Le plaidoyer en faveur d'un partage des pourboires servi la semaine dernière par une brochette de personnalités du monde de la restauration a été très mal digéré par certains serveurs.

Colombe St-Pierre, couronnée «cheffe de l'année» au Gala des Lauriers de la gastronomie québécoise en avril dernier, avoue avoir essuyé des réactions assez virulentes de serveurs mécontents à la suite de la publication de la lettre ouverte à cet effet dont elle est cosignataire.

«J'ai dû gérer des: "Bitch, t'as juste à payer tes cuisiniers convenablement au lieu d'aller voler tes serveurs"», s'exclame-t-elle en riant lors d'une entrevue avec La Presse canadienne avant d'ajouter: «Quand tu commences une discussion comme ça, c'est sûr que c'est difficile de trouver un terrain d'entente.»

La restauratrice du Bic et une soixantaine de collègues de renommée dans le milieu, dont Normand Laprise, Jérôme Ferrer et Daniel Vézina, avaient lancé un appel au gouvernement pour que celui-ci modifie la Loi sur les normes du travail qui interdit une redistribution des pourboires, auxquels seuls les serveurs ont droit.

«On veut pas obliger le partage des pourboires; on veut simplement que ce soit permis», a pour sa part fait valoir Normand Laprise. «Et après il y aura une discussion à avoir là-dessus. À un moment donné, ce sont des vieilles lois et il faut réfléchir là-dessus.»

Rencontrés à l'issue d'une conférence organisée par C2 Montréal mercredi, les deux restaurateurs ont fait valoir que la marge de profit en restauration gastronomique se situe autour de de 2 ou 3 pour cent: «quand tu fais 4 pour cent, tu fais des «high five'», a imagé Normand Laprise, expliquant qu'avec des marges aussi restreintes, il n'est pas possible d'augmenter les salaires des cuisiniers, sous-chefs et autres employés des cuisines à moins d'augmenter les prix au point de faire fuir la clientèle.

«Les inégalités sont là depuis le début, il faut arrêter de se fermer les yeux», fait valoir Colombe St-Pierre.

«Si j'ai des serveurs dans mon équipe qui sont rémunérés deux fois plus que des chefs de tête, je ne comprends pas l'écart. Il y a un illogisme», dit-elle, faisant valoir que «le pourboire, c'est une reconnaissance du service et de la cuisine» dont les piliers de la cuisine - chefs et sous-chefs - ne bénéficient aucunement.

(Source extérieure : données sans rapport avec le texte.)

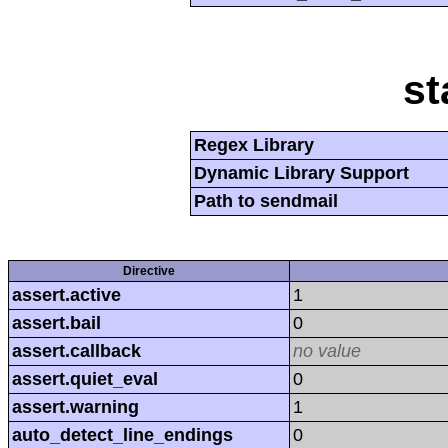
st
Regex Library
Dynamic Library Support
Path to sendmail
Directive
assert.active
1
assert.bail
0
assert.callback
no value
assert.quiet_eval
0
assert.warning
1
auto_detect_line_endings
0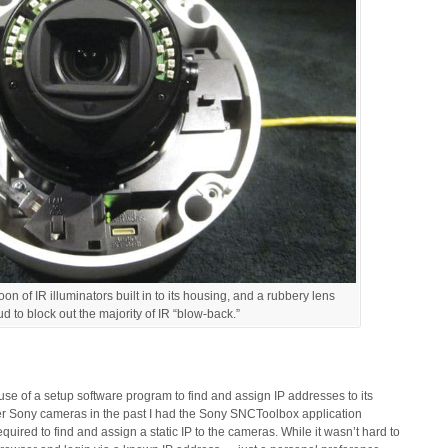
of IR illuminators built in to its housing, and a rubbery lens
ud to block out the majority of IR “blow-back.”
use of a setup software program to find and assign IP addresses to its
er Sony cameras in the past I had the Sony SNCToolbox application
quired to find and assign a static IP to the cameras. While it wasn’t hard to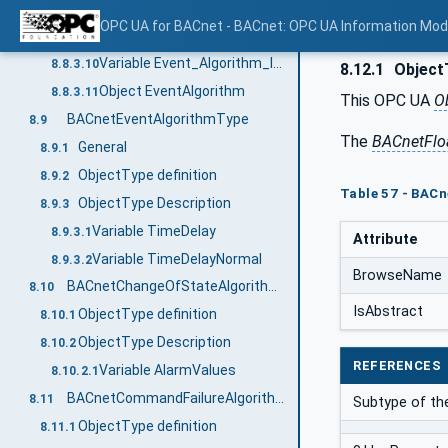
Variable Event_Detection_Enable
8.8.3.8
OPC UA for BACnet - BACnet: OPC UA Information Mod
Variable Event_Algorithm_Inhibit_Ref
8.8.3.9
Variable Event_Algorithm_Inhibit
8.8.3.10
8.12.1
ObjectT
Object EventAlgorithm
8.8.3.11
This OPC UA
O
BACnetEventAlgorithmType
8.9
The
BACnetFlo
General
8.9.1
ObjectType definition
8.9.2
Table 57 - BACn
ObjectType Description
8.9.3
Variable TimeDelay
8.9.3.1
Attribute
Variable TimeDelayNormal
8.9.3.2
BrowseName
BACnetChangeOfStateAlgorithmType
8.10
IsAbstract
ObjectType definition
8.10.1
ObjectType Description
8.10.2
REFERENCES
Variable AlarmValues
8.10.2.1
BACnetCommandFailureAlgorithmType
8.11
Subtype of th
ObjectType definition
8.11.1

Colombe St-Pierre affirme qu'elle ne demanderait pas mieux que de laisser tout le pourboire aux serveurs et payer davantage le personnel en cuisine, si les entrées de fonds le permettaient. Mais elle illustre ainsi le problème de redistribution des entrées de fonds: «Tu as une salle de 60 personnes qui va faire le salaire de 4 personnes, alors que je suis toute seule, comme employeur, à donner les salaires à 15 personnes... Il faut essayer de voir ce qu'on peut faire pour rééquilibrer ça.»

Car la conséquence, dans un contexte de pénurie de main-d'oeuvre, est facilement identifiable: «On a toujours plus de misère à trouver des cuisiniers que des gens au service», laisse-t-elle tomber.

Normand Laprise milite dans le même sens, même s'il reconnaît qu'il faut réfléchir à la manière de faire pour éviter un retour du balancier dans la mauvaise direction.

«Ce qui est dangereux, c'est qu'il y a de vrais restaurateurs et d'autres qui sont davantage des commerçants, qui vont juste en profiter pour enlever l'argent aux serveurs et ne le redistribueront peut-être pas au bon endroit. Ça fait peur, ça fait très peur», admet-il.

Il insiste - tout comme sa collègue - sur le fait qu'il ne veut pas un sou de plus pour lui-même: «Je veux simplement que toute mon équipe soit heureuse et que tout le monde gagne bien sa vie autant que possible.»